# Float Making...Gram Weight ? , Style ?



## Fish On (Sep 1, 2004)

Just wondering what gram weight floats you guys use when you are centerpin fishing ?? 
I know it has alot to do with flows and rivers fished and what bait or flies you are presenting , lets just say you where fishing Conneaut Creek and the flow was normal . I personally like smaller floats like 2.5 to 3.5 , once in awhile a 4.5 gram
What style and shape of floats do you use ie. Drennans , Ravens , Blackbirds , Hand made ? 
Been working on some Floats the last few days , man is it addictive ..LOL!!
Thanks !!! again Ray for all your help !!
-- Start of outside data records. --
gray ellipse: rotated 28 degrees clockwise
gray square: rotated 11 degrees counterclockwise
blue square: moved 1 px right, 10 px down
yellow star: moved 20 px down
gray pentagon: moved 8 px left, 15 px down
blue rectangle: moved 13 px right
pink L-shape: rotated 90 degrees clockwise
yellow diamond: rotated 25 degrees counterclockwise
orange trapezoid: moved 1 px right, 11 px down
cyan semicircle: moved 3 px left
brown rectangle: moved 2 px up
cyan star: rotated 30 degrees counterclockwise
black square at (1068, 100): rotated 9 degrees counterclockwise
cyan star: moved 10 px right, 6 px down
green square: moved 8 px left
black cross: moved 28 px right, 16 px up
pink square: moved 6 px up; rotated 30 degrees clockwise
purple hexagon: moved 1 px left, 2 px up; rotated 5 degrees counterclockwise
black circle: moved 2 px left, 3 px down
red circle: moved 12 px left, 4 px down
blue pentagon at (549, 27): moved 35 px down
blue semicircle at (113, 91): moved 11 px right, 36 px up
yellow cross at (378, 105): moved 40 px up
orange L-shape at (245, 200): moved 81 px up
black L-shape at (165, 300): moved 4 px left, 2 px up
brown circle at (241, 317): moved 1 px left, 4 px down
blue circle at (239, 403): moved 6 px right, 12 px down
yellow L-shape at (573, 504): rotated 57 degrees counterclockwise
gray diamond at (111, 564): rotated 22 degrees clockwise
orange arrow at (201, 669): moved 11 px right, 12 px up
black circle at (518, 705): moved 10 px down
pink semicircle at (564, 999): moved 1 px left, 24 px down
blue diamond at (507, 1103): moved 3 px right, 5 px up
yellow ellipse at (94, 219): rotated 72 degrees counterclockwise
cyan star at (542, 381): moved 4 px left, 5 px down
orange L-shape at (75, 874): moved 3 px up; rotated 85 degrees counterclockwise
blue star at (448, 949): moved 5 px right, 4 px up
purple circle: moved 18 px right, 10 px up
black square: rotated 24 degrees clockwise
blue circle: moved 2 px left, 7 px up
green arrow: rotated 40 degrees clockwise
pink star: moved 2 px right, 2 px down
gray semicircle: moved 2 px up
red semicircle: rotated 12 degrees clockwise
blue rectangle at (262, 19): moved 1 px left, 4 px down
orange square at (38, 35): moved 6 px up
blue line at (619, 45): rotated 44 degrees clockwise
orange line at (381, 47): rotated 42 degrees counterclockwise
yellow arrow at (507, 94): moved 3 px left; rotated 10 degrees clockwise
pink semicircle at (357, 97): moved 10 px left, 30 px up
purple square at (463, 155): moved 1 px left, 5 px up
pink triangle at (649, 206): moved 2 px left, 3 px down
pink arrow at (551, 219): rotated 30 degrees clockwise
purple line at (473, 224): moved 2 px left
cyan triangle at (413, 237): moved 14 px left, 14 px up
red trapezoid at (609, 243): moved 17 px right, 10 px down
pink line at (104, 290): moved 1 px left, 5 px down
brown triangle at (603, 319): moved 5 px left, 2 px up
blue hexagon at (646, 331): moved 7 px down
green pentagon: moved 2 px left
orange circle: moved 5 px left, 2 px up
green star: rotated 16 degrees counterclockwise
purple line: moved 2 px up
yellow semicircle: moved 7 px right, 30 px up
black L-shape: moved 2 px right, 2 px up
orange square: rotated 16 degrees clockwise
Goby..Gotta love those taller stems for keeping line off the water and Trotting , that green is really growing on me , looks alot better after the finish is on it 




















My first attempt at a wine cork float ...Just got it done, It grams out at 2.8 , can't wait to get it wet !!


----------



## BigDaddy300 (Nov 1, 2004)

HE'S BACK!!! It is that time. I was just thinking it won't be long before you start posting pics of those far eastside steelies 

Those floats look great! I have been using Blackbirds for a few years now. Weights ranging from 2.5 to 4 depending on flow and depth.


----------



## treefrog (Sep 15, 2005)

Man I have been pumping out some floats too.I like a 5gr-6gr in a Raven FM shape the most.That green stain looks awesome.I have been useing Black walnut or just natural.I have a hard problem getting my mandrel center when pushing it through the balsa.Do you dip or brush your paint?Ah heck,just give me a call when you get chance.Later,Matt


----------